About Annie

Annie Shaver-Crandell at work

Holder of academic degrees in art history from Oberlin College (BA), the Institute of Fine Arts of New York University (MA) and Columbia University (PhD), Annie Shaver-Crandell is an internationally published medieval art historian and Professor Emeritus from The City College of New York. During this first career, she taught the history of art for over three decades, published in 1982 The Middle Ages, in the Cambridge Introduction to the History of Art series (translated into seven languages) and co-authored, with Paula Gerson and Alison Stones, The Pilgrim’s Guide to Santiago de Compostela: A Gazetteer, published in 1995. Additionally, she has worked extensively to further the status of women in the visual arts professions, serving from 1986 to 1988 as National President of the Women’s Caucus for Art.

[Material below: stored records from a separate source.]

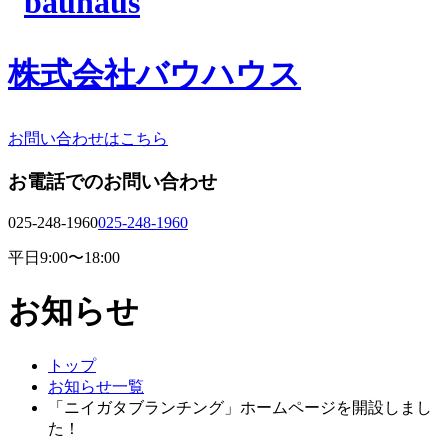
株式会社バウハウス
お問い合わせはこちら
お電話でのお問い合わせ
025-248-1960
025-248-1960
平日9:00〜18:00
お知らせ
トップ
お知らせ一覧
「ニイガタブランチング」ホームページを開設しまし
た！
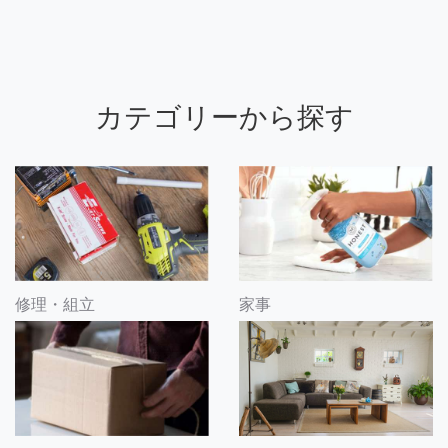
カテゴリーから探す
修理・組立
家事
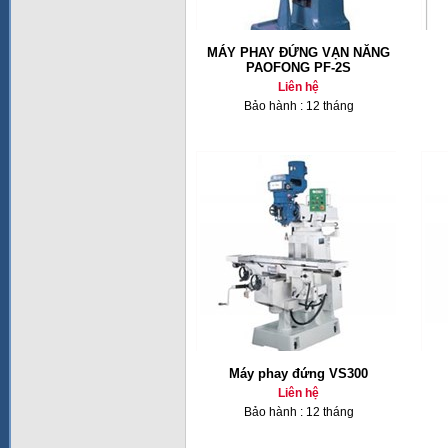
MÁY PHAY ĐỨNG VẠN NĂNG
PAOFONG PF-2S
Liên hệ
Bảo hành : 12 tháng
Máy phay đứng VS300
Liên hệ
Bảo hành : 12 tháng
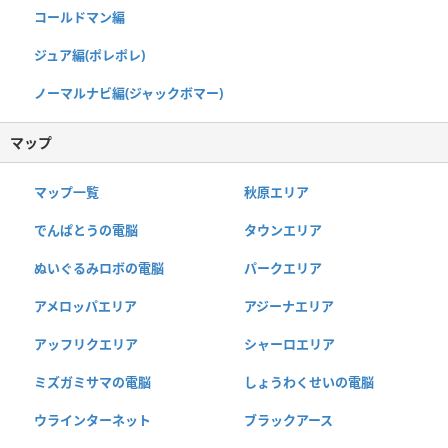
コールドマン編
ジュア編(ポレポレ)
ノーマルナビ編(ジャックボマー)
マップ
マップ一覧
秋原エリア
でんぱとうの電脳
タウンエリア
ぬいぐるみロボの電脳
パークエリア
アメロッパエリア
アジーナエリア
アッフリクエリア
シャーロエリア
ミズガミサマの電脳
しょうわくせいの電脳
ウラインターネット
ブラックアース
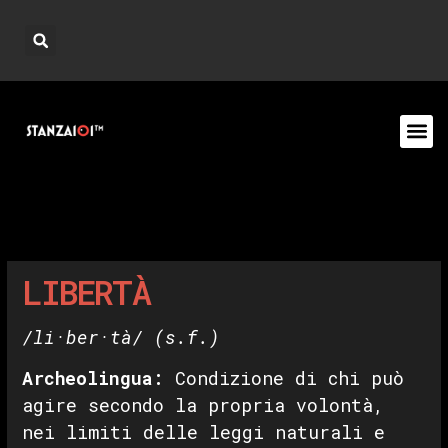
LIBERTÀ
/li·ber·tà/
(s.f.)
Archeolingua
:
Condizione di chi può
agire secondo la propria volontà,
nei limiti delle leggi naturali e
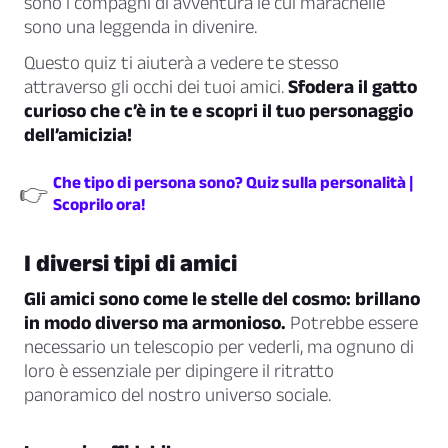
sono i compagni di avventura le cui marachelle
sono una leggenda in divenire.
Questo quiz ti aiuterà a vedere te stesso
attraverso gli occhi dei tuoi amici.
Sfodera il gatto
curioso che c’è in te e scopri il tuo personaggio
dell’amicizia!
Che tipo di persona sono? Quiz sulla personalità |
👉
Scoprilo ora!
I diversi tipi di amici
Gli amici sono come le stelle del cosmo: brillano
in modo diverso ma armonioso.
Potrebbe essere
necessario un telescopio per vederli, ma ognuno di
loro è essenziale per dipingere il ritratto
panoramico del nostro universo sociale.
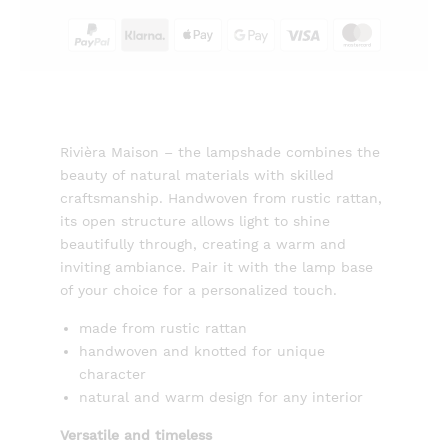
Rivièra Maison – the lampshade combines the
beauty of natural materials with skilled
craftsmanship. Handwoven from rustic rattan,
its open structure allows light to shine
beautifully through, creating a warm and
inviting ambiance. Pair it with the lamp base
of your choice for a personalized touch.
made from rustic rattan
handwoven and knotted for unique
character
natural and warm design for any interior
Versatile and timeless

In her second career, as a visual artist – first as a designer of large-scale abstractions in fabric, now more as a figurative painter and printmaker, she lives, works, and teaches at her studio in Manhattan’s NoHo district. In this phase of her professional life, she is also active in the Salmagundi Club of New York, including having recently served for ten years on its Board of Directors.

Shaver-Crandell’s plein air work reflects both her local environment – the parks and community gardens of Manhattan – and those she has traveled to, including the American Rockies, the Delaware River, the north shore of Long Island, the Provence region of France, and Italy. Annie is attracted to boundaries -- the garden wall, the water's edge, the place where the cultivated field, pasture, vineyard or orchard gives way to the woods or hills.

In her studio, where light and climate can be controlled, Shaver-Crandell often turns to floral still lifes. These indoor pieces are frequently studies in color, offering richer possibilities for exploring the color spectrum than the typical landscape. This process is shared with her students, who gather weekly for classes aimed at teaching painting skills, but, more importantly, at instilling creative confidence and freedom.

Shaver-Crandell’s figurative work also includes studies of animals, either singly or in groups. As an avid dancer of Argentine tango, she is fascinated by the play of energies among beings -- whether tango partners giving close attention to each other and the music that animates their movements, or the ways that herds will group themselves in a pasture or on a city street.